§ **Saved data entries**

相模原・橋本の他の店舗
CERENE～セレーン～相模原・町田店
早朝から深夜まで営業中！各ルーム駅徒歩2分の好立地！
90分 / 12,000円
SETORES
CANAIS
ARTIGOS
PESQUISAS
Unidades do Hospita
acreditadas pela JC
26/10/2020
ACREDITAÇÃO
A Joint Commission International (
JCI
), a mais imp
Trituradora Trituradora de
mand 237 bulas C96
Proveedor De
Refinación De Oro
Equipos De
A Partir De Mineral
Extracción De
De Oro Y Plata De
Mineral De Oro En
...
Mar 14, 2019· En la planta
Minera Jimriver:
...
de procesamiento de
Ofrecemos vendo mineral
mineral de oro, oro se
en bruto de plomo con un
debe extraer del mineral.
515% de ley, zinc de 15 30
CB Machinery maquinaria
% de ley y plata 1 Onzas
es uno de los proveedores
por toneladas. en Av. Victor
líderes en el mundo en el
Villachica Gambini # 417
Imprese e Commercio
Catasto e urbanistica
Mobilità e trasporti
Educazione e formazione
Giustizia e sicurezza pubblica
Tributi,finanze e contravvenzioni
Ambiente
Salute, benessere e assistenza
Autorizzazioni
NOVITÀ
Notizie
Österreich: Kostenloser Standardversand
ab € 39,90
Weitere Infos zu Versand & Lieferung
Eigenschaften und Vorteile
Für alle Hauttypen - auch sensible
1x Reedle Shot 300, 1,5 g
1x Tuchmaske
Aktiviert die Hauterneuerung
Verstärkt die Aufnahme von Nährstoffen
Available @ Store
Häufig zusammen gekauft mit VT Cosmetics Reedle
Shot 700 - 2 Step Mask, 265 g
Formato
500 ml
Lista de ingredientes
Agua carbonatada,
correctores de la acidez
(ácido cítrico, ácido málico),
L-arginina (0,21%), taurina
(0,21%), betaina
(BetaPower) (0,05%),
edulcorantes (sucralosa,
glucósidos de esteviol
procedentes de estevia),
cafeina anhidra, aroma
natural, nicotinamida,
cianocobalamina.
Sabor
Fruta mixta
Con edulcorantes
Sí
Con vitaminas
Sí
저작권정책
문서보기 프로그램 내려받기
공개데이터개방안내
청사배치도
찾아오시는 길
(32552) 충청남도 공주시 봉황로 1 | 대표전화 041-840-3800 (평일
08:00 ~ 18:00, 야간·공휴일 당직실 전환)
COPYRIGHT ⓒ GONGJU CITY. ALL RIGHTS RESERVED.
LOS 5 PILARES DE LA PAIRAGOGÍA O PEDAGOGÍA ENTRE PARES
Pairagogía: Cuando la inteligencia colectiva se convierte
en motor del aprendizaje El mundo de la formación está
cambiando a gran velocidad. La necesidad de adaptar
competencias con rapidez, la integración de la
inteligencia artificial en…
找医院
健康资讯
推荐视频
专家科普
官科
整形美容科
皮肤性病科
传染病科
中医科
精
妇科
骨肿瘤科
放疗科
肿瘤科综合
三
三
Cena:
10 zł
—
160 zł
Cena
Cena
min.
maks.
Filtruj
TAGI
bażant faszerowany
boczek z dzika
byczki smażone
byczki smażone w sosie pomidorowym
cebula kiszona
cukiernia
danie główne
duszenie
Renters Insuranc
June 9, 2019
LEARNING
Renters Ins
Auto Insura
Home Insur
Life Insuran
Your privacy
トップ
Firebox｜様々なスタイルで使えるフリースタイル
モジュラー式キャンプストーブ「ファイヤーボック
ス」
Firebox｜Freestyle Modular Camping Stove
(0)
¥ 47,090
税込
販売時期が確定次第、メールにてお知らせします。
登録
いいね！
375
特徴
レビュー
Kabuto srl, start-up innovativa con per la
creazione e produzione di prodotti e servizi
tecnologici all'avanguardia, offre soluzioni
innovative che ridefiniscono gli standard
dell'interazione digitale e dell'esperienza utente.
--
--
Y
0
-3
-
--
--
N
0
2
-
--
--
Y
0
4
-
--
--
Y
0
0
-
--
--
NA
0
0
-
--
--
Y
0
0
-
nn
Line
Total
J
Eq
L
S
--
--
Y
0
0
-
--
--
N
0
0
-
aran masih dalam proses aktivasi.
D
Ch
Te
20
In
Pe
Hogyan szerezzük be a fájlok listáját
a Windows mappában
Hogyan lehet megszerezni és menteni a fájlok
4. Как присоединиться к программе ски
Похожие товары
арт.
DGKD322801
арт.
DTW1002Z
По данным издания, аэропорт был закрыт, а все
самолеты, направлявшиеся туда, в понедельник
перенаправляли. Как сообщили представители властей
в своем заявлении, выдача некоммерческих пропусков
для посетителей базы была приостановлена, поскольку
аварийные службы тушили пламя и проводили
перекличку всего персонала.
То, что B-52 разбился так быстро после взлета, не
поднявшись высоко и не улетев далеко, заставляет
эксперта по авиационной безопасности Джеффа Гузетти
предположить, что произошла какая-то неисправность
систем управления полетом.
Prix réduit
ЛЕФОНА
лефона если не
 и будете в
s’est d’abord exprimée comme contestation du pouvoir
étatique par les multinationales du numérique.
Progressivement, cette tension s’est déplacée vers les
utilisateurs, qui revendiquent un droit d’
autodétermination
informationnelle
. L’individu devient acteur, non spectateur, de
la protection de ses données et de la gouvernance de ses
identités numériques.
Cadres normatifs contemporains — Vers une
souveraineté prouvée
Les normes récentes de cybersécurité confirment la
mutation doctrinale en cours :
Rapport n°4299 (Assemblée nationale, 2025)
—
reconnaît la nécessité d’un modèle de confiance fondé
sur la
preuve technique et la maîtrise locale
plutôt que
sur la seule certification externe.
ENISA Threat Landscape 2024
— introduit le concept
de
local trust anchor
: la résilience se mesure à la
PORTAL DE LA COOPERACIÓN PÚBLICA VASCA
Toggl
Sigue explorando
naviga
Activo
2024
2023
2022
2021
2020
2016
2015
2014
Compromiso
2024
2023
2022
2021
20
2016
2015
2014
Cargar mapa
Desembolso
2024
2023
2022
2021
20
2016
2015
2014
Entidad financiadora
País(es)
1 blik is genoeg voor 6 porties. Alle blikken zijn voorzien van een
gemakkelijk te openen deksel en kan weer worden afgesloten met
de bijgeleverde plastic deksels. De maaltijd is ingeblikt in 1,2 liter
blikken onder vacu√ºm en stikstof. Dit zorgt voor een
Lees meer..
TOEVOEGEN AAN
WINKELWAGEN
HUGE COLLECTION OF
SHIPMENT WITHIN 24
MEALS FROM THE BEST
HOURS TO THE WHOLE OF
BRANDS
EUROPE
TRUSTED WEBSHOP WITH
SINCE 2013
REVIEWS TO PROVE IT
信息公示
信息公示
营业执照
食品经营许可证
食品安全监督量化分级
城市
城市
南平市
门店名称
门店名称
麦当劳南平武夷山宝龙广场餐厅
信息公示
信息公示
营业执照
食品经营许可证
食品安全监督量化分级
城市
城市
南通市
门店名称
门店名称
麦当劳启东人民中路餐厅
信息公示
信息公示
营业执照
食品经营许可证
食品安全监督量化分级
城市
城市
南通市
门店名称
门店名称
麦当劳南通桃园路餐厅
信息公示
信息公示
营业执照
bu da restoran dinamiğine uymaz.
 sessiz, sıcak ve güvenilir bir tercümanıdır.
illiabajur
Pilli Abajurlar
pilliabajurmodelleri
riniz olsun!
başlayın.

§ **Activity**
What is needed is an exact copy of the entries above, from the first line through the line holding "LOS 5 PILARES", with both of those lines kept; please give nothing else.

§ **Answer box**
相模原・橋本の他の店舗
CERENE～セレーン～相模原・町田店
早朝から深夜まで営業中！各ルーム駅徒歩2分の好立地！
90分 / 12,000円
SETORES
CANAIS
ARTIGOS
PESQUISAS
Unidades do Hospita
acreditadas pela JC
26/10/2020
ACREDITAÇÃO
A Joint Commission International (
JCI
), a mais imp
Trituradora Trituradora de
mand 237 bulas C96
Proveedor De
Refinación De Oro
Equipos De
A Partir De Mineral
Extracción De
De Oro Y Plata De
Mineral De Oro En
...
Mar 14, 2019· En la planta
Minera Jimriver:
...
de procesamiento de
Ofrecemos vendo mineral
mineral de oro, oro se
en bruto de plomo con un
debe extraer del mineral.
515% de ley, zinc de 15 30
CB Machinery maquinaria
% de ley y plata 1 Onzas
es uno de los proveedores
por toneladas. en Av. Victor
líderes en el mundo en el
Villachica Gambini # 417
Imprese e Commercio
Catasto e urbanistica
Mobilità e trasporti
Educazione e formazione
Giustizia e sicurezza pubblica
Tributi,finanze e contravvenzioni
Ambiente
Salute, benessere e assistenza
Autorizzazioni
NOVITÀ
Notizie
Österreich: Kostenloser Standardversand
ab € 39,90
Weitere Infos zu Versand & Lieferung
Eigenschaften und Vorteile
Für alle Hauttypen - auch sensible
1x Reedle Shot 300, 1,5 g
1x Tuchmaske
Aktiviert die Hauterneuerung
Verstärkt die Aufnahme von Nährstoffen
Available @ Store
Häufig zusammen gekauft mit VT Cosmetics Reedle
Shot 700 - 2 Step Mask, 265 g
Formato
500 ml
Lista de ingredientes
Agua carbonatada,
correctores de la acidez
(ácido cítrico, ácido málico),
L-arginina (0,21%), taurina
(0,21%), betaina
(BetaPower) (0,05%),
edulcorantes (sucralosa,
glucósidos de esteviol
procedentes de estevia),
cafeina anhidra, aroma
natural, nicotinamida,
cianocobalamina.
Sabor
Fruta mixta
Con edulcorantes
Sí
Con vitaminas
Sí
저작권정책
문서보기 프로그램 내려받기
공개데이터개방안내
청사배치도
찾아오시는 길
(32552) 충청남도 공주시 봉황로 1 | 대표전화 041-840-3800 (평일
08:00 ~ 18:00, 야간·공휴일 당직실 전환)
COPYRIGHT ⓒ GONGJU CITY. ALL RIGHTS RESERVED.
LOS 5 PILARES DE LA PAIRAGOGÍA O PEDAGOGÍA ENTRE PARES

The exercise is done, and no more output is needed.